In deciding this case, we apply the law as it currently exists, State v. Jury, 185 Or App 132, 136, 57 P3d 970 (2002), rev den, 335 Or 504 (2003), that is, in light of Machuca II. The state’s first argument on appeal is that, contrary to our holding in Machuca I — a holding the Supreme Court has not disturbed — the test results were admissible because no coercion *213occurs when, as here, a police officer’s “threats” consist solely of reciting the lawful consequences of an action; our opinion to the contrary in Machuca I was wrong and should be overruled. We rejected an identical argument in State v. Moore, 247 Or App 39, 269 P3d 72 (2011), rev allowed, 352 Or 25 (2012), and we do so again.

However, the state’s second argument — that the warrantless test was justified by the “exigent circumstances” exception to the warrant requirement — is correct. In light of Machuca II, the trial court’s ruling that no exigency existed because the police could have obtained a warrant in the time it took them to process defendant and collect the urine sample, cannot stand. Except in “rare cases” — and there is nothing in the record to indicate that this is one — the state needed to establish only the “evanescent nature” of a controlled substance in defendant’s urine. 347 Or at 657. Defendant argues that the state did not establish that fact, pointing to the prosecution expert’s testimony that, “once [a drug is] in the urine, it’s a pretty stable matrix. Some drugs do continue to change in the urine, but not too fast.”1 According to defendant, there is no evidence establishing which drugs continue to change, whether the police had probable cause to believe that one such drug was in defendant’s urine, or whether that drug changes so slowly that this could be considered the “rare case” where obtaining a warrant would be required.

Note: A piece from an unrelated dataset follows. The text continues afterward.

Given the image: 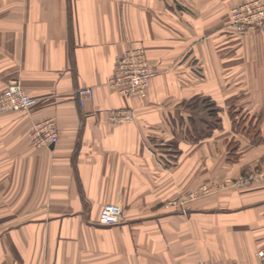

We are not persuaded. Once police have probable cause to believe that evidence of a controlled substance will be in a suspect’s urine — -a condition to which defendant here stipulated — the exact identity of the substance is of no consequence in determining whether exigent circumstances exist. That is so because we cannot reasonably expect police officers, even drug recognition experts, to be able to determine which controlled substance, alone or in combination, is causing a person to act in such a way as to indicate intoxication. We conclude that, because the trooper in this case had probable cause to believe that a controlled substance other than alcohol would be present in defendant’s urine, and the *214evidence establishes that at least one controlled substance— cocaine — continues to change in urine, exigency normally exists. The nature of the change is significant. As the expert testified, the parent drug, cocaine itself, begins to change into cocaine metabolites as soon as two hours after ingestion. Thus, the presence of cocaine itself in the urine indicates a more recent ingestion than the presence of cocaine metabolites. For that reason, the presence of cocaine itself in the urine is evidence that is relevant to the question of when a defendant ingested the drug, and therefore relevant, along with other evidence, to the question of whether a defendant was under the influence of the intoxicant while driving. That is evidence that can disappear or significantly diminish quickly; therefore, exigent circumstances exist so as to justify obtaining a urine sample without a warrant. The court erred in concluding that there were no exigent circumstances to justify the warrantless urine test.2

Reversed and remanded.

The expert went on to testify that whether a drug is detectible in the urine depends on a person’s hydration level and, of course, on whether the person has emptied his or her bladder.

That conclusion obviates the need to address the state’s argument that the sample was lawfully obtained incident to a lawful arrest.